Saved data entries:
━━━━━━━━
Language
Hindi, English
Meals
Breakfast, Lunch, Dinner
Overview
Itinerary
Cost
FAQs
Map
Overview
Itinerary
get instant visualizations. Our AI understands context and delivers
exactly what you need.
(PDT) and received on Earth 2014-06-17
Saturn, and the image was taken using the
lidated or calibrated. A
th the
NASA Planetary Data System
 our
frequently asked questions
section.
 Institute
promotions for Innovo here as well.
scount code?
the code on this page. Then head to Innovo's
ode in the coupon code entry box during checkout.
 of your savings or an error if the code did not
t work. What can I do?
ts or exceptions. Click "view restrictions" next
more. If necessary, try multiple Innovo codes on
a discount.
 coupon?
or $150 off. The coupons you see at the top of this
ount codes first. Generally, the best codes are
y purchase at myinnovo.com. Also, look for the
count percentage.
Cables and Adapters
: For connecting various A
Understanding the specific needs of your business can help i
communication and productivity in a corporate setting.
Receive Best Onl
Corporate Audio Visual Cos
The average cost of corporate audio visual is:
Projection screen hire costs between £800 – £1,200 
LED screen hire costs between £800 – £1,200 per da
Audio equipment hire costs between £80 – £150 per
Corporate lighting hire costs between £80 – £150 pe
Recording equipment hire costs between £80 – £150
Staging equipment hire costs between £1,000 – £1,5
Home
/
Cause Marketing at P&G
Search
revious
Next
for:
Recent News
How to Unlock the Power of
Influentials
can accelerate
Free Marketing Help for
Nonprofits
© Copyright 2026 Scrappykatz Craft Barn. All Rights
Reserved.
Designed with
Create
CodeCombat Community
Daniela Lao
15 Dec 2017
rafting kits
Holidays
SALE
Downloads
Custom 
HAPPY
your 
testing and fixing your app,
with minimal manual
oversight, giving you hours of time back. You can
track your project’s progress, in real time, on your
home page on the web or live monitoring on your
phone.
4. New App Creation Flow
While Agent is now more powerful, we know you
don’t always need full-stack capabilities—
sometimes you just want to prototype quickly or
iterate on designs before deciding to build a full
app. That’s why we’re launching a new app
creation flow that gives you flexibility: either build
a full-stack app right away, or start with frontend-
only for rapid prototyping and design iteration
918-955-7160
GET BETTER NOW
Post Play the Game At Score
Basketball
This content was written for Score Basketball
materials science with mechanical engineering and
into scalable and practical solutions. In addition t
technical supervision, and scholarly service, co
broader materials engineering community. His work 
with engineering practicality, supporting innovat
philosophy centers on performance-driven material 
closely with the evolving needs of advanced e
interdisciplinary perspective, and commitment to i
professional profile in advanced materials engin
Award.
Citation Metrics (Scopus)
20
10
━━━━━━━━
Brief: Copy out all of the material above, replacing "Overview" with "Summary" and leaving everything else unchanged.

Response box:
Language
Hindi, English
Meals
Breakfast, Lunch, Dinner
Summary
Itinerary
Cost
FAQs
Map
Summary
Itinerary
get instant visualizations. Our AI understands context and delivers
exactly what you need.
(PDT) and received on Earth 2014-06-17
Saturn, and the image was taken using the
lidated or calibrated. A
th the
NASA Planetary Data System
 our
frequently asked questions
section.
 Institute
promotions for Innovo here as well.
scount code?
the code on this page. Then head to Innovo's
ode in the coupon code entry box during checkout.
 of your savings or an error if the code did not
t work. What can I do?
ts or exceptions. Click "view restrictions" next
more. If necessary, try multiple Innovo codes on
a discount.
 coupon?
or $150 off. The coupons you see at the top of this
ount codes first. Generally, the best codes are
y purchase at myinnovo.com. Also, look for the
count percentage.
Cables and Adapters
: For connecting various A
Understanding the specific needs of your business can help i
communication and productivity in a corporate setting.
Receive Best Onl
Corporate Audio Visual Cos
The average cost of corporate audio visual is:
Projection screen hire costs between £800 – £1,200 
LED screen hire costs between £800 – £1,200 per da
Audio equipment hire costs between £80 – £150 per
Corporate lighting hire costs between £80 – £150 pe
Recording equipment hire costs between £80 – £150
Staging equipment hire costs between £1,000 – £1,5
Home
/
Cause Marketing at P&G
Search
revious
Next
for:
Recent News
How to Unlock the Power of
Influentials
can accelerate
Free Marketing Help for
Nonprofits
© Copyright 2026 Scrappykatz Craft Barn. All Rights
Reserved.
Designed with
Create
CodeCombat Community
Daniela Lao
15 Dec 2017
rafting kits
Holidays
SALE
Downloads
Custom 
HAPPY
your 
testing and fixing your app,
with minimal manual
oversight, giving you hours of time back. You can
track your project’s progress, in real time, on your
home page on the web or live monitoring on your
phone.
4. New App Creation Flow
While Agent is now more powerful, we know you
don’t always need full-stack capabilities—
sometimes you just want to prototype quickly or
iterate on designs before deciding to build a full
app. That’s why we’re launching a new app
creation flow that gives you flexibility: either build
a full-stack app right away, or start with frontend-
only for rapid prototyping and design iteration
918-955-7160
GET BETTER NOW
Post Play the Game At Score
Basketball
This content was written for Score Basketball
materials science with mechanical engineering and
into scalable and practical solutions. In addition t
technical supervision, and scholarly service, co
broader materials engineering community. His work 
with engineering practicality, supporting innovat
philosophy centers on performance-driven material 
closely with the evolving needs of advanced e
interdisciplinary perspective, and commitment to i
professional profile in advanced materials engin
Award.
Citation Metrics (Scopus)
20
10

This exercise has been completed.